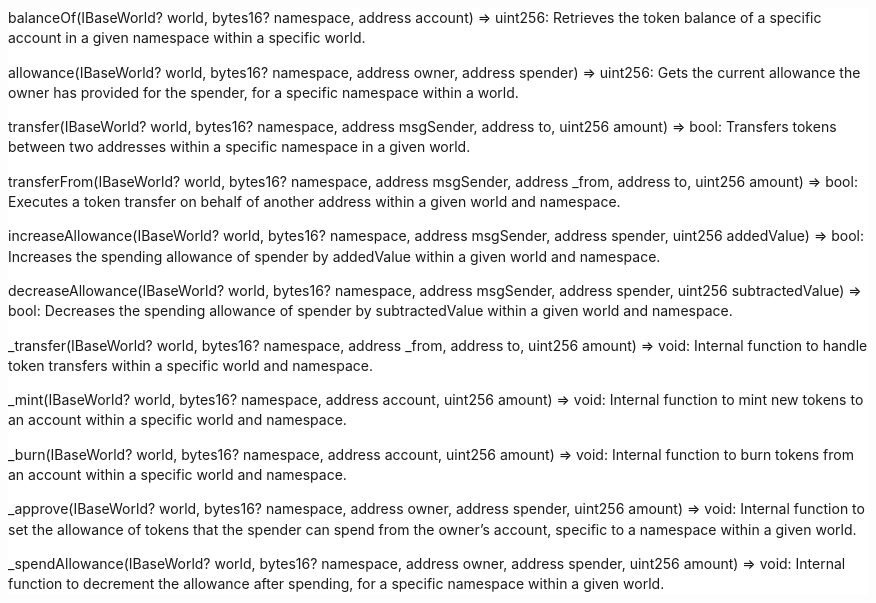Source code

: balanceOf(IBaseWorld? world, bytes16? namespace, address account) => uint256: Retrieves the token balance of a specific account in a given namespace within a specific world.

allowance(IBaseWorld? world, bytes16? namespace, address owner, address spender) => uint256: Gets the current allowance the owner has provided for the spender, for a specific namespace within a world.

transfer(IBaseWorld? world, bytes16? namespace, address msgSender, address to, uint256 amount) => bool: Transfers tokens between two addresses within a specific namespace in a given world.

transferFrom(IBaseWorld? world, bytes16? namespace, address msgSender, address \_from, address to, uint256 amount) => bool: Executes a token transfer on behalf of another address within a given world and namespace.

increaseAllowance(IBaseWorld? world, bytes16? namespace, address msgSender, address spender, uint256 addedValue) => bool: Increases the spending allowance of spender by addedValue within a given world and namespace.

decreaseAllowance(IBaseWorld? world, bytes16? namespace, address msgSender, address spender, uint256 subtractedValue) => bool: Decreases the spending allowance of spender by subtractedValue within a given world and namespace.

\_transfer(IBaseWorld? world, bytes16? namespace, address \_from, address to, uint256 amount) => void: Internal function to handle token transfers within a specific world and namespace.

\_mint(IBaseWorld? world, bytes16? namespace, address account, uint256 amount) => void: Internal function to mint new tokens to an account within a specific world and namespace.

\_burn(IBaseWorld? world, bytes16? namespace, address account, uint256 amount) => void: Internal function to burn tokens from an account within a specific world and namespace.

\_approve(IBaseWorld? world, bytes16? namespace, address owner, address spender, uint256 amount) => void: Internal function to set the allowance of tokens that the spender can spend from the owner’s account, specific to a namespace within a given world.

\_spendAllowance(IBaseWorld? world, bytes16? namespace, address owner, address spender, uint256 amount) => void: Internal function to decrement the allowance after spending, for a specific namespace within a given world.

```

```

```

```

```

```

§ ACTIVITY: Each line from the top of the records through the one containing "decreaseAllowance(IBaseWorld? world, bytes16?" needs to be transcribed exactly, without pictures.

§ EXERCISE RESPONSE:
Source code

: balanceOf(IBaseWorld? world, bytes16? namespace, address account) => uint256: Retrieves the token balance of a specific account in a given namespace within a specific world.

allowance(IBaseWorld? world, bytes16? namespace, address owner, address spender) => uint256: Gets the current allowance the owner has provided for the spender, for a specific namespace within a world.

transfer(IBaseWorld? world, bytes16? namespace, address msgSender, address to, uint256 amount) => bool: Transfers tokens between two addresses within a specific namespace in a given world.

transferFrom(IBaseWorld? world, bytes16? namespace, address msgSender, address \_from, address to, uint256 amount) => bool: Executes a token transfer on behalf of another address within a given world and namespace.

increaseAllowance(IBaseWorld? world, bytes16? namespace, address msgSender, address spender, uint256 addedValue) => bool: Increases the spending allowance of spender by addedValue within a given world and namespace.

decreaseAllowance(IBaseWorld? world, bytes16? namespace, address msgSender, address spender, uint256 subtractedValue) => bool: Decreases the spending allowance of spender by subtractedValue within a given world and namespace.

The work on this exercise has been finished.